Most of the vexations which made life miserable for Vigilius arose from the Monophysite question. Justinian, himself orthodox, had a politician's preoccupation with placating the Monophysites, so numerous in the East. He also had a preoccupation with dogmatic questions as if his great works of reconquest and reorganization of the empire were not enough. It was suggested that a condemnation of three fifth-century ecclesiastics would go far toward placating the Monophysites. Such a condemnation would be orthodox because Theodore of Mopsuestia, Theodoret, and Ibas had manifested Nestorian tendencies. Yet it would please the Monophysites because the one- nature heresy was the opposite of the Nestorian or twoperson heresy. Justinian, charmed with the idea, issued the famous Three Chapters or lists of condemnations of Theodore, Theodoret, and Ibas. The Three Chapters, however, aroused some opposition in the East and a great deal more in the West, first because they condemned men who had long ago died at peace with the Church, and then because this condemnation, quite wrongly, was regarded as a slap against the Council of Chalcedon. Then too, the Emperor had no right to meddle in matters of doctrine.

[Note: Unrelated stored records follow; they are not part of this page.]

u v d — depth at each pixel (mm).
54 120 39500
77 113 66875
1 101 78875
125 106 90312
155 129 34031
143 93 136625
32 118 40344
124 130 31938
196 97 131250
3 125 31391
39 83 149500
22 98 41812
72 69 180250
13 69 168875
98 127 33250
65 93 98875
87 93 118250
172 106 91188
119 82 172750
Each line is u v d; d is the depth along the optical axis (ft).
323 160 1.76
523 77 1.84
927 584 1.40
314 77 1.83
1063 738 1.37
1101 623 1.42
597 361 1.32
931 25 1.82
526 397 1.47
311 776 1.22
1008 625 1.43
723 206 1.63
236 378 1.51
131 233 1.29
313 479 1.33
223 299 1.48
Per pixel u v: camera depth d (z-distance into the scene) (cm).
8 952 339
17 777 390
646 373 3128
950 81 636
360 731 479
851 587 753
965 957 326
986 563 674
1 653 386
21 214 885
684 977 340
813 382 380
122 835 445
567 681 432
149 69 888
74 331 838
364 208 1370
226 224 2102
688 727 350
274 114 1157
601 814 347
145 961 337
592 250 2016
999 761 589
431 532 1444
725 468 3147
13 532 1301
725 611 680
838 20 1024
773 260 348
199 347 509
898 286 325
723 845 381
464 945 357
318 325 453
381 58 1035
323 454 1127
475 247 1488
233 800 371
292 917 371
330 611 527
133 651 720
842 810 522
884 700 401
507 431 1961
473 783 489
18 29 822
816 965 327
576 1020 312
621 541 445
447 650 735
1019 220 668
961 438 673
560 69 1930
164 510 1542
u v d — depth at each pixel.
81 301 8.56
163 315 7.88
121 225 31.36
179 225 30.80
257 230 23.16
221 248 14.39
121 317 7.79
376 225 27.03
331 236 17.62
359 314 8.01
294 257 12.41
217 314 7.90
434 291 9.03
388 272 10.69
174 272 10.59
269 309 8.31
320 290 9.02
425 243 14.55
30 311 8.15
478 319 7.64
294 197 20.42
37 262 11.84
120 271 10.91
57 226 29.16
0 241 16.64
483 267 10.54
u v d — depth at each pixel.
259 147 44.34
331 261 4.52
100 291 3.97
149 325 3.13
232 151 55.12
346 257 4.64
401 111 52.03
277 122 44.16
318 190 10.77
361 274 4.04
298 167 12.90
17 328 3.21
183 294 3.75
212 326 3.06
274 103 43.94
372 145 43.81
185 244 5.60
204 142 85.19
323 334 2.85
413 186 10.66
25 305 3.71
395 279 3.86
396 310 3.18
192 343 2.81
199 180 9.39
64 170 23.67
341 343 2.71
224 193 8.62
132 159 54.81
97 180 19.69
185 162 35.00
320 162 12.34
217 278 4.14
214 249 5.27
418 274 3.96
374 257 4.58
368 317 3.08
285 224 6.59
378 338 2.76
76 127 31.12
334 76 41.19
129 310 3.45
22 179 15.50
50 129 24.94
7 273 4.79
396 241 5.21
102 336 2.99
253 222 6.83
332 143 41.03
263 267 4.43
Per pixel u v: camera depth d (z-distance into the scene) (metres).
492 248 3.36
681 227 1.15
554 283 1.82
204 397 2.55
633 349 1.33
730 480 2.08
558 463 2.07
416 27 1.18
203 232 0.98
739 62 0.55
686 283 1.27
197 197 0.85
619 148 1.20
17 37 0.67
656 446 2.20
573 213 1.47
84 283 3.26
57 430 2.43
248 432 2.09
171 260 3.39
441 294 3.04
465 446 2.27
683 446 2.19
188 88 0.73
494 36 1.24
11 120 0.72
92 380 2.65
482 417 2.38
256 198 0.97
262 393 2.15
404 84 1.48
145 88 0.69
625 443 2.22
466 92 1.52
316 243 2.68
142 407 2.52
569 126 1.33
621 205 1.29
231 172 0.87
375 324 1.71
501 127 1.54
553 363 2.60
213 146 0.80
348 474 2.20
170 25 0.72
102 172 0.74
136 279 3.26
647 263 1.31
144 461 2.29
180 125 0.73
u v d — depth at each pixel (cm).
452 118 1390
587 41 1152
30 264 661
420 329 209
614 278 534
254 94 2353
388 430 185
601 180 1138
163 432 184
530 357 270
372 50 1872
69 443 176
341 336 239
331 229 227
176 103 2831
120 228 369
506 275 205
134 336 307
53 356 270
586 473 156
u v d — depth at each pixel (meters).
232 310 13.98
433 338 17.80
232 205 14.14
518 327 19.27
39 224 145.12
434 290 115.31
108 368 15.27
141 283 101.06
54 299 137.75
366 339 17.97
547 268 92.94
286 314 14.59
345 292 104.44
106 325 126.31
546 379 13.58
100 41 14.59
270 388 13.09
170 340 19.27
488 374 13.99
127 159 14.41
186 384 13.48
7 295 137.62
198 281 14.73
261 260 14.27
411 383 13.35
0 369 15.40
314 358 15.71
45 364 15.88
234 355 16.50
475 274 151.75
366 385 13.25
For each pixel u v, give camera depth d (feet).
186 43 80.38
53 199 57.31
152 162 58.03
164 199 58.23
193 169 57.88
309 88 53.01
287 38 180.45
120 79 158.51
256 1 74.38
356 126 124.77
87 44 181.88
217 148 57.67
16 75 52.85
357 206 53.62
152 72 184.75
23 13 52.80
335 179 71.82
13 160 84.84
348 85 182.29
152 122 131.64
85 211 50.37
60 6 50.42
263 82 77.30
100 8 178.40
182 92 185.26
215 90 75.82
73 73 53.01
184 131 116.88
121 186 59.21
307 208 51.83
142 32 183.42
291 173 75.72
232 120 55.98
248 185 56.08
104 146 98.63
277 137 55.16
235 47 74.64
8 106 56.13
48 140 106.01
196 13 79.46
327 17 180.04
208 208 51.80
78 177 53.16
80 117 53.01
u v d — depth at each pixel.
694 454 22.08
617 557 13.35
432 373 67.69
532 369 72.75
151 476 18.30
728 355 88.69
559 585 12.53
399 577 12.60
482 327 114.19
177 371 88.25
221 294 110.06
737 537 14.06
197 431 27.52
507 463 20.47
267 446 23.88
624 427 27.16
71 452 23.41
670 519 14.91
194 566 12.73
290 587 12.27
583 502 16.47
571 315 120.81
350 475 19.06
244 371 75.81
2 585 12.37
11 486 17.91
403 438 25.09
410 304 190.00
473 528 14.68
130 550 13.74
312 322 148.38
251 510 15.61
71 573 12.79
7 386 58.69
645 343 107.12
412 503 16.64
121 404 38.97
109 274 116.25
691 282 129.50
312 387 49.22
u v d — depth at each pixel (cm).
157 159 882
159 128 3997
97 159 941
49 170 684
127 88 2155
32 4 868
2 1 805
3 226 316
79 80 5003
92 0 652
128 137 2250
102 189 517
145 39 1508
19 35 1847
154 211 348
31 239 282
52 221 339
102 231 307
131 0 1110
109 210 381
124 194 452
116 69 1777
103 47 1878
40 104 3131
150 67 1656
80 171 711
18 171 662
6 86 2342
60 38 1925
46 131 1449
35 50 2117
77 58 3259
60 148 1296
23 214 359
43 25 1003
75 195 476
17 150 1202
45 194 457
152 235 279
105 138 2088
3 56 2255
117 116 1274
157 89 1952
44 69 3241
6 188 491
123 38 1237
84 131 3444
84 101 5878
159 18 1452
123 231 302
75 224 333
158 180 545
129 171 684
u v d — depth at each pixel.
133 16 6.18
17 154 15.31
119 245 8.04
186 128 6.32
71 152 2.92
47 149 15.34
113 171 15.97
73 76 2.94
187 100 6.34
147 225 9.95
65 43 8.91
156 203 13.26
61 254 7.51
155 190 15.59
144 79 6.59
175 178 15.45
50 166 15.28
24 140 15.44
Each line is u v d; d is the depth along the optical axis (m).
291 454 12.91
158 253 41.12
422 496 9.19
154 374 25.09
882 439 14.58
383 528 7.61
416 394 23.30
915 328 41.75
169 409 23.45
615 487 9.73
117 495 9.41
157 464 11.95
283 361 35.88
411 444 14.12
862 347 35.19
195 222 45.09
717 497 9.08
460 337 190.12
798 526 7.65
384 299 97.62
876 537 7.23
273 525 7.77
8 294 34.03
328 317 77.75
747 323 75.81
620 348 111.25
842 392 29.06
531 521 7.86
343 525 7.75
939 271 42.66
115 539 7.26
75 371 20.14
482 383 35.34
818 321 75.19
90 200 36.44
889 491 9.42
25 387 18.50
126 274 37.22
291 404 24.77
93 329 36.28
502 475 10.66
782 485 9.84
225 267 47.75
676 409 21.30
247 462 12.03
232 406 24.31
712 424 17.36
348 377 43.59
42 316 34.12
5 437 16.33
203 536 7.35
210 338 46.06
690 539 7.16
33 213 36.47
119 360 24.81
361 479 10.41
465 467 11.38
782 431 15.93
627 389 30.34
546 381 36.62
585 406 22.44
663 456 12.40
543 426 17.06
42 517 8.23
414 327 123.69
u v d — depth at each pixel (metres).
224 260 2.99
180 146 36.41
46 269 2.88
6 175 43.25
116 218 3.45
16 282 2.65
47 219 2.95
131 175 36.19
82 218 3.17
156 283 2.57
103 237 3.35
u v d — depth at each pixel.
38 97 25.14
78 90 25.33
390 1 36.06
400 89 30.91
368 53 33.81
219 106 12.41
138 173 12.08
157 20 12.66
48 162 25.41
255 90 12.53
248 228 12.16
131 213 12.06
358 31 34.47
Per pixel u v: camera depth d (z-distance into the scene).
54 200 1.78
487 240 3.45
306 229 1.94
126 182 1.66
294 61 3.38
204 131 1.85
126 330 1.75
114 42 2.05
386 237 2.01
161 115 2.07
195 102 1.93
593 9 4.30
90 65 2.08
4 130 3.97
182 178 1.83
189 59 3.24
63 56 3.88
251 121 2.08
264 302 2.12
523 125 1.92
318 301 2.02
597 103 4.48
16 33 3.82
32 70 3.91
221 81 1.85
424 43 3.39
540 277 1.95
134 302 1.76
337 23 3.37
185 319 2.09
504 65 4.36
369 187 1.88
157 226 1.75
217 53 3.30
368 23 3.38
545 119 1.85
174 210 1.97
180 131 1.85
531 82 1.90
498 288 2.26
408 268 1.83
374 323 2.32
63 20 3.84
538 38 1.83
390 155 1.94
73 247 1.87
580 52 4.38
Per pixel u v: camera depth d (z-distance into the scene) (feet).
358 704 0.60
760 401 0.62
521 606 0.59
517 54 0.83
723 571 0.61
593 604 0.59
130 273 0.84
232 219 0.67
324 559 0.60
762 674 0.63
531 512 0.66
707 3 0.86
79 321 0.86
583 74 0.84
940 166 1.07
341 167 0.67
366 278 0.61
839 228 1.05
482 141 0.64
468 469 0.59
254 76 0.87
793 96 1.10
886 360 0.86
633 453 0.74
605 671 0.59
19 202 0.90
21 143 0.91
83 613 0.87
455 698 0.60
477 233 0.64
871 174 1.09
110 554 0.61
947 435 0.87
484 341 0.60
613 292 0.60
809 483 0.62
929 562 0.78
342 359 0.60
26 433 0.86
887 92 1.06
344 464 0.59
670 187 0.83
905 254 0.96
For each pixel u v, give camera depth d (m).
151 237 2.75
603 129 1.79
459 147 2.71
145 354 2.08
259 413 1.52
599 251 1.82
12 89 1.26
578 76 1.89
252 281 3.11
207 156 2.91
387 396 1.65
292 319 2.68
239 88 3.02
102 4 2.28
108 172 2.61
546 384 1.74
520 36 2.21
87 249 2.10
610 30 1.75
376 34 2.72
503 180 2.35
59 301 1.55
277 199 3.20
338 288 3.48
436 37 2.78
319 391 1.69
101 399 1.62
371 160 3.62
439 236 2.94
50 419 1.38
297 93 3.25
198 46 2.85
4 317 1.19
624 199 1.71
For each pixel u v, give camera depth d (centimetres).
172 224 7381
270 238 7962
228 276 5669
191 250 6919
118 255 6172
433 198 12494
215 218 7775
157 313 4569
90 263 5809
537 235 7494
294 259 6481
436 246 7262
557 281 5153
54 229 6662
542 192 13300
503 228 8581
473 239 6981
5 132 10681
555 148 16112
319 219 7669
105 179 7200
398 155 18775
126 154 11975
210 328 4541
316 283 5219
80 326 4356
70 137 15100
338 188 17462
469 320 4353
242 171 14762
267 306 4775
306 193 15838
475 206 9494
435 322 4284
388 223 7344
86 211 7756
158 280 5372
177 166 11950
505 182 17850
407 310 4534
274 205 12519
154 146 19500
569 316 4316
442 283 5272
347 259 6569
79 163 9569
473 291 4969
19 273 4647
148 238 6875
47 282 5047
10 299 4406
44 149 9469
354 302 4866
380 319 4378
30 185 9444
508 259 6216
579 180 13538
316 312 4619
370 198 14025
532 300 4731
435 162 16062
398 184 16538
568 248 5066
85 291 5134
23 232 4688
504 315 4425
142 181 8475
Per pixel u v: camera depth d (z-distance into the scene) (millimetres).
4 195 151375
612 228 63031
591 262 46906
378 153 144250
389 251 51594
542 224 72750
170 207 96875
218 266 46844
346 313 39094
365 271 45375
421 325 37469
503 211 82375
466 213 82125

Justinian hauled Pope Vigilius off to Constantinople. Though he received the Pope with the greatest honor, he soon put pressure on him to agree to the Three Chapters. Poor Vigilius! Buffeted between the relentless pressure of the Emperor to agree to the Three Chapters, and the angry determination of the Westerners that he should repudiate them, he did not know which way to turn. It must be remembered that as far as doctrine goes, the Three Chapters were orthodox. At first Vigilius agreed to the Three Chapters Western bishops defiantly went into schism. The Westerners in his own retinue gave him gloomy looks and loud arguments. Disconcerted, Vigilius took back his agreement. Justinian's answer was to make him an honored prisoner. The Pope escaped out the window down a rope and fled to Chalcedon. The Emperor coaxed him back and proposed a general council. Vigilius at first boycotted it. However, this council held at Constantinople in 553 is regarded as ecumenical because later Vigilius and other popes acknowledged it. While the council was approving the Three Chapters, the Pope delighted the Westerners by condemning them. But at last he changed his mind again and agreed to the Three Chapters and the council. Justinian had his way. Quite pleased with the Pope now, Justinian sent him back to Rome and gave him that famous Pragmatic Sanction which allows the popes a good share of temporal power in Rome.
Vigilius died at Syracuse on his way back, on June 7, 555. His pontificate was stormy and unhappy. Italy was desolated by the war between Byzantines and Goths. With Milan and Aquilea in schism, Vigilius left a legacy of trouble to his successors.